The infamous pirate Jean Lafitte may have left treasure behind when he shuffled off his mortal coil. But where?
The fact is, pirates rarely buried treasure. They split it up and spent it as fast as they got it. The classic pirate of yore only got two shares of loot compared to everyone else, the extra share for his duties as captain. Similarly, navigators and any other indispensable personnel might get an extra share. And absolutely no one was likely to just give up his claim on a share of the loot so the captain could bury it.
Lafitte was in an exceptional situation. For years he operated out of New Orleans, later out of Texas. No one knows for certain where or how he died. It may have been aboard ship of illness in the Carribean, of fever in Mexico or in 1854 as a reinvented businessman using the name of Jean Lafitte in the Illinois city of Alton on the Mississippi River. Or somewhere else.
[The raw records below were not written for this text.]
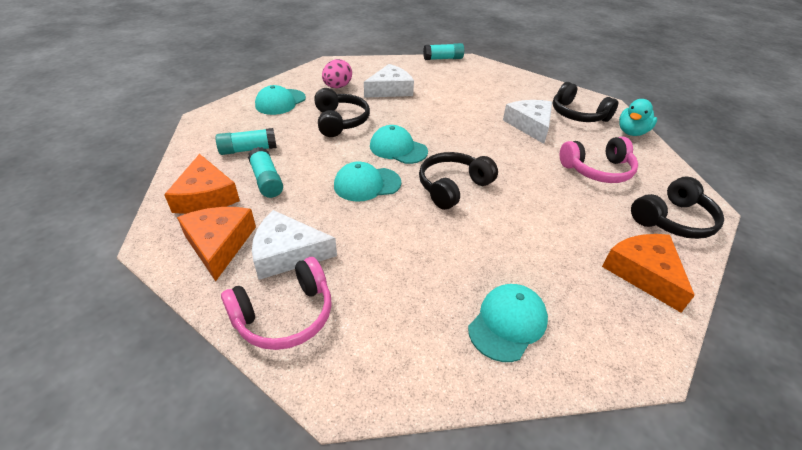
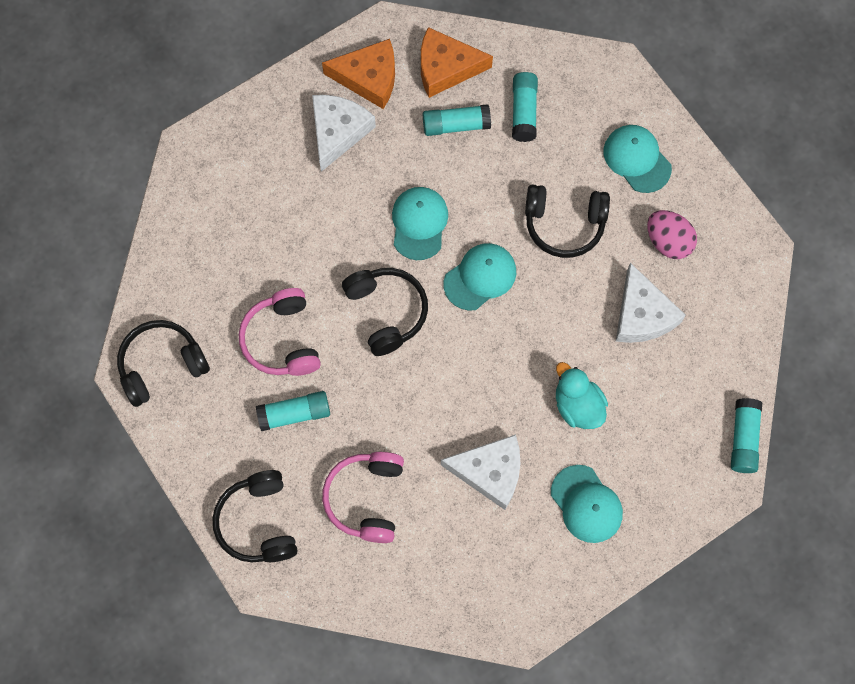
camera: 110 degrees right, 30 degrees up
pink headphones [221,257,332,350] -> pink headphones moved to [239,288,321,376]
turquoise cap [468,284,548,362] -> turquoise cap moved to [551,465,623,543]
black headphones [553,82,618,122] -> black headphones moved to [117,320,210,407]
orange cheese [602,234,695,313] -> none
turquoise duck [619,99,657,136] -> turquoise duck moved to [556,362,608,429]
none -> turquoise glue stick [256,391,330,431]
During his career, however, Lafitte did amass a personal fortune.
Lafitte Builds a Nest Egg
Lafitte's background is unclear until his arrival in New Orleans, as a captain of the French privateer La Soeur Cherie. Here he established himself as what today we would call a fence, profitably dealing in goods procured by pirates through the blacksmith shop he and his brother Pierra operated.
Gradually, he acquired control of the pirates who operated out of Barataria, an island haven located on the Gulf coast south of New Orleans, and became identified as a privateer. That's a legal pirate who operates for one country against another under documents called "letters of marque" and shares the loot with the sponsor, who also benefits by seeing the enemy financially weakened. Lafitte sailed against Spain under the flag of recently independent Cartagena, now part of Colombia.
He resold the goods looted from the ships at secret, but well-attended, open-air markets in the bayous around New Orleans. The Buccaneer, a movie with Yul Brynner as Lafitte, depicts one of those bayou black markets in it's introductory scenes.
Lafitte's pirates sided with General Andrew Jackson at the Battle of New Orleans, despite a generous offer from the British of cash and a captaincy in the Royal Navy and an initial rebuff in the form of an armed attack to destroy Barataria. He and his men won pardons, but soon returned to their ways and eventually left Baratara, now called Grand Terre Island. with him went his fortune.
At Padre Island in Texas, Lafitte resumed his piracy. Among other things, Lafitte's pirates became wreckers, putting up lights to lure in unsuspecting ships and overwhelming them when they ran aground in the sand. Lafitte went on to Galveston Island Lafitte called Campeachy. No longer confined by the rules set out in his letters of marque, Lafitte ruled from his fortress at Maison Rouge, sending out a force of 1,000 followers to plunder ships throughout the Gulf of Mexico and Caribbean Sea.
In 1820, the U.S. Navy finally dispatched a military force against Lafitte. Lafitte packed his fortune into the Pride and sailed off into oblivion.
The Lafitte Treasure
The mysteries about Lafitte extend to his fortune. It's felt he buried it, because it made his ship, the Pride, a target as long as it was aboard. But did he ever get a chance to retrieve it and spend it?
Where could he have buried it? Padre Island is one possibility, a popular site for treasure hunters, if only because of the well-known habit of storms washing English and Spanish coins ashore. Of course, as a former home, it's a pretty obvious target.
Mexican silver ingots worth $2,000,000 were looted from the Spanish brig Santa which was sunk. In 1816, the silver was sent by wagon train from Maison Rouge to a hiding place along Trammel's Trace, but getting no farther than Hendricks Lake near Galveston where Spanish soldiers bent on recovering the loot attacked. Horses were freed from the seven wagons and the wagons went sailing down a hill and into the lake where they disappeared. Flash forward to 1920 where fishermen brought up three silver bars, amazingly not recovered. Efforts have since been made to find more but without success.
When Lafitte abandoned Campeachy aborad the Pride, the ship was pursued by a U.S. Navy gunboat which picked them up off Corpus Christi. Lafitte evaded by sailing up the Lavaca River where it grounded on a sandbar. The ship was scuttled and the pirate band hauled the treasure off. At one point in the salt marshes, a put was dug and the treasurer buried, with a brass rod jammed into the ground to mark the spot, only it's tip protruding.
Reportedly, a ranchhand many years later found the rod, pulled it out and took it back to the main house to show his find. The spot where it was pulled could never be relocated.
Rumors place Lafitte treasure at the plantation of the the d'Estrehan family, friends of Lafitte who lived upriver from New Orleans. They also suggest a Louisiana land formation confusingly referred to as Pecan Island, a ridge once covered by pecan trees, and, at one time, human bones believe left by Lafitte. Some say it could even be somewhere in Galvez Town between New Orleans and Baton Rouge.
With little to go on but the irresistable scent of gold, the search still continues for the treasure of the pirate Lafitte.